Making Room on the Left for Adam Smith: Pedagogical and Research Implications

Friday, January 8, 2010: 2:50 PM
Edward C (Hyatt)
Charles Upchurch , Florida State University, Tallahassee, FL
Issues of economic and social justice in British history are commonly taught through engagement with the work of Karl Marx, E. P. Thompson, Raphael Samuel, and Anna Clark, yet it can be difficult to get students to engage with the content of these works, rather than the caricature of the Marxist perspective. Pairing these works with the full text of Adam Smith’s The Wealth of Nations has the power to disrupt this dynamic. Smith’s theory contains numerous ethical checks, such as the natural price, which were only abandoned later by political economists who increasingly reduced individual misery to mathematical equations. Marx and Smith both have a profound respect for the productive forces most associated with the middle class, and both judged the value of an economic system by its ability to improve the lives of the majority.

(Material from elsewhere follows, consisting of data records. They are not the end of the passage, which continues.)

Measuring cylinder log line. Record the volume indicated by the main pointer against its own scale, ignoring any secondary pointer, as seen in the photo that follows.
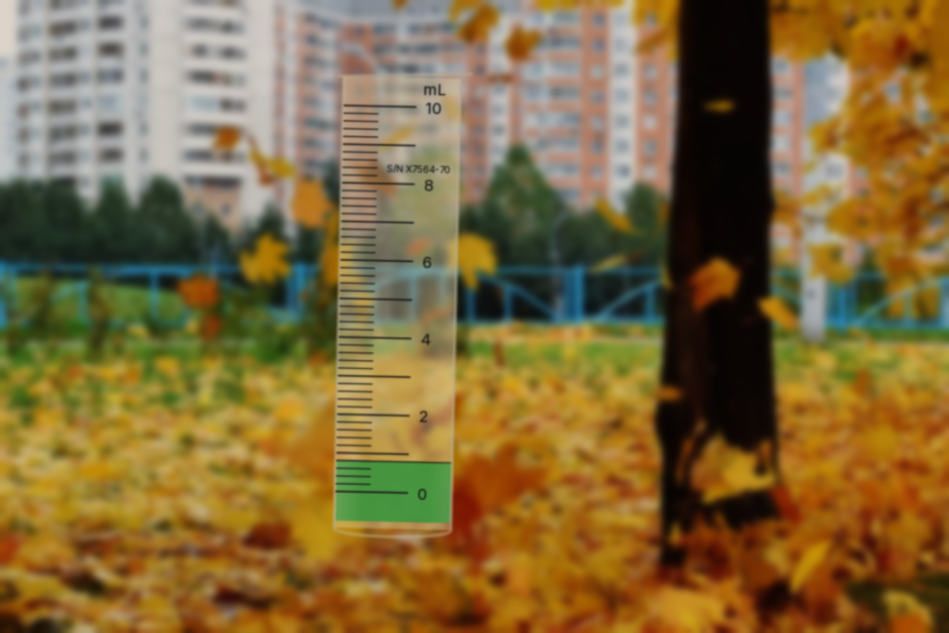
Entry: 0.8 mL
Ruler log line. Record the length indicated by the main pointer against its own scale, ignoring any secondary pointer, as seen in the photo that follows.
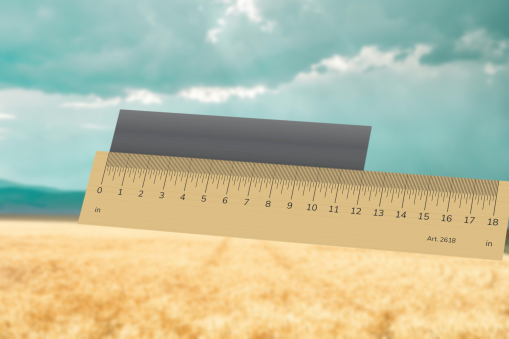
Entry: 12 in
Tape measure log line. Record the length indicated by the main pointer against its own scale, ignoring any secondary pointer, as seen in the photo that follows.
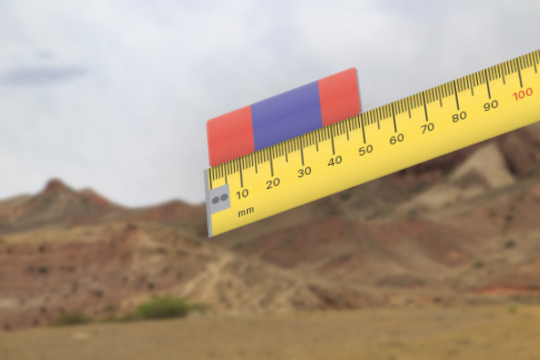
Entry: 50 mm
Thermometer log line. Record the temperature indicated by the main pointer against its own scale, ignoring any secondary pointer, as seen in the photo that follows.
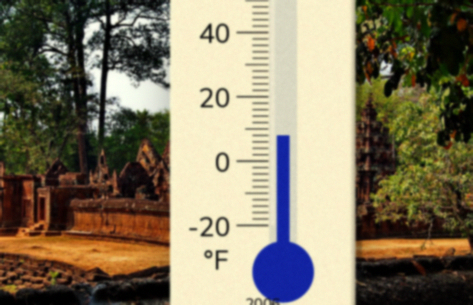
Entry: 8 °F
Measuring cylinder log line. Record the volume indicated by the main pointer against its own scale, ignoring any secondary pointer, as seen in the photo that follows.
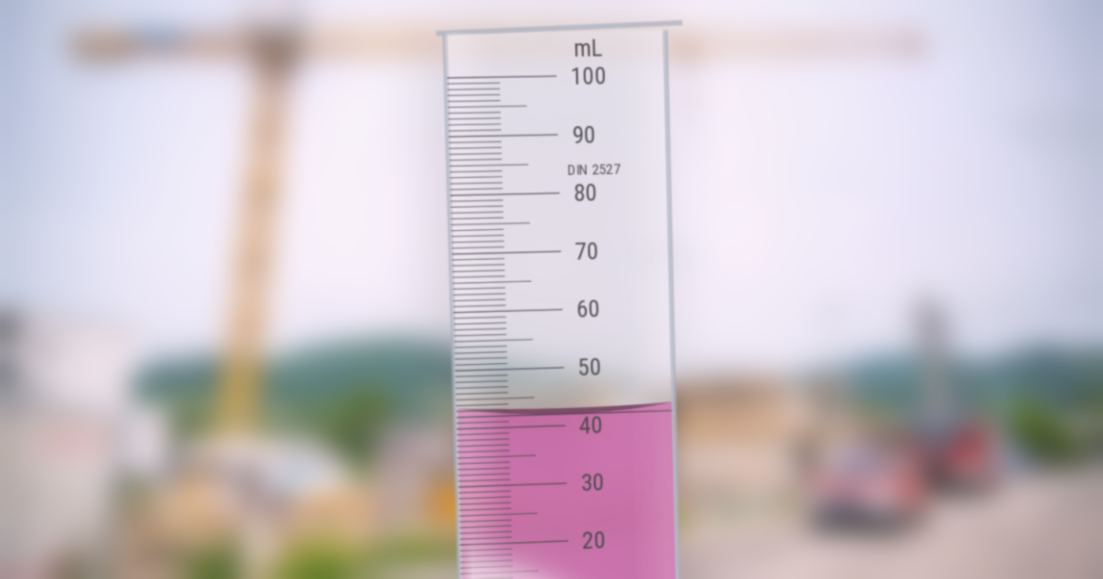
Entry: 42 mL
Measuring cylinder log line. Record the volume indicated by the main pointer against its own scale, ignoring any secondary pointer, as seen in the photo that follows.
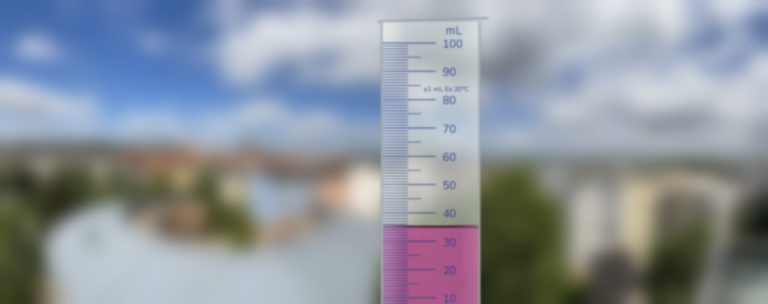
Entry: 35 mL
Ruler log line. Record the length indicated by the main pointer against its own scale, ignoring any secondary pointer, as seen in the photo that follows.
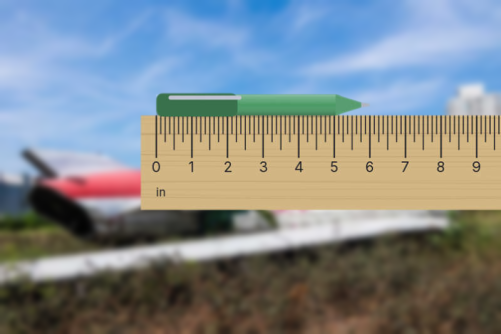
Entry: 6 in
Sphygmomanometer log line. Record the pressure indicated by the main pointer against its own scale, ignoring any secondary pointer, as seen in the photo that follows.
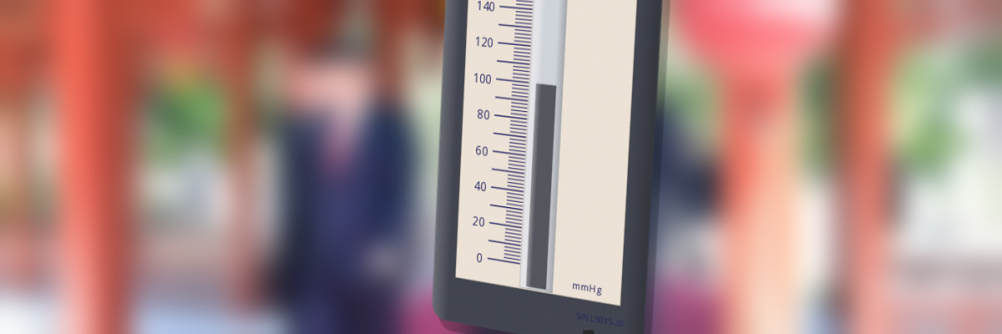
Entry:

In between 1776 and 1850 individuals outside political power fashioned oppositional projects that harnessed market forces for socially progressive ends, with Robert Owen only the most famous example. It was forcefully argued in the period that modern productive methods left unchecked by state intervention in key areas would produce only a society of ignorant cowards, but this was Smith’s assertion, not Marx’s. Re-emphasizing Smith’s justifications for state intervention and the ethical checks he placed on market forces provides an effective means of getting students initially hostile to questions of social justice to seriously consider them, and this presentation elaborates a pedagogical and research program based on incorporating Smith into the questions and concerns of New Left historiography.